**REQUIREMENT:** List every line in the material below that contains the word "yang".

**DATA RECORDS:**

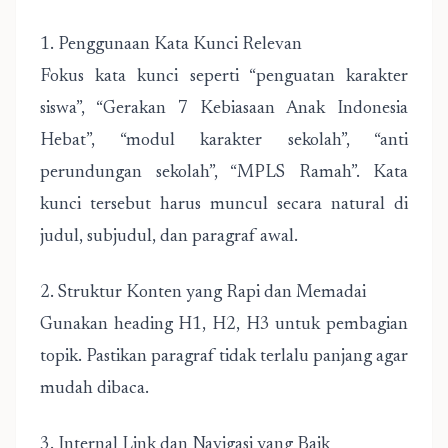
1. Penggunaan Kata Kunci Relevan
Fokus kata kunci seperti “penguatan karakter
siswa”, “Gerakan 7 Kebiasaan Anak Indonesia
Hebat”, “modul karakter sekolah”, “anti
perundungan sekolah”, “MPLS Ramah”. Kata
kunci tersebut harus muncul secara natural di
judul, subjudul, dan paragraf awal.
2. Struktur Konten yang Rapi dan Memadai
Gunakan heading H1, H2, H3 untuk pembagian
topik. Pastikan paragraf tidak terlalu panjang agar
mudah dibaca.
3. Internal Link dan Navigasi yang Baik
* * *
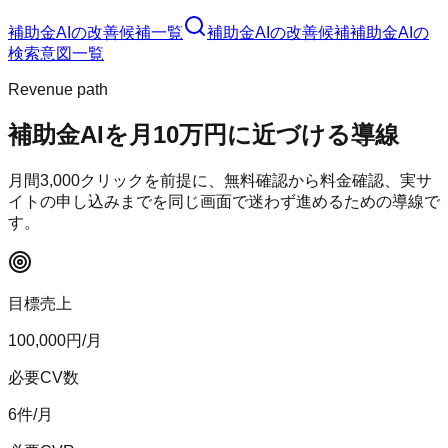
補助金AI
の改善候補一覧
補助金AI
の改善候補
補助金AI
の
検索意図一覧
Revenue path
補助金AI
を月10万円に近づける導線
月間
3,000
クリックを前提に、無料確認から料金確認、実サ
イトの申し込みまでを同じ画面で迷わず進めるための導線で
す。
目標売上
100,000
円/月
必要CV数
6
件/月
...
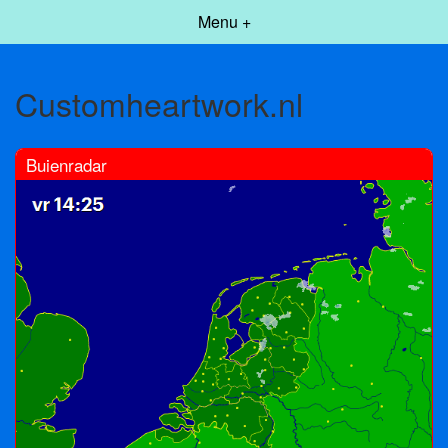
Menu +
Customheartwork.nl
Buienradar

**RESPONSE TO THIS EXERCISE:**
2. Struktur Konten yang Rapi dan Memadai
3. Internal Link dan Navigasi yang Baik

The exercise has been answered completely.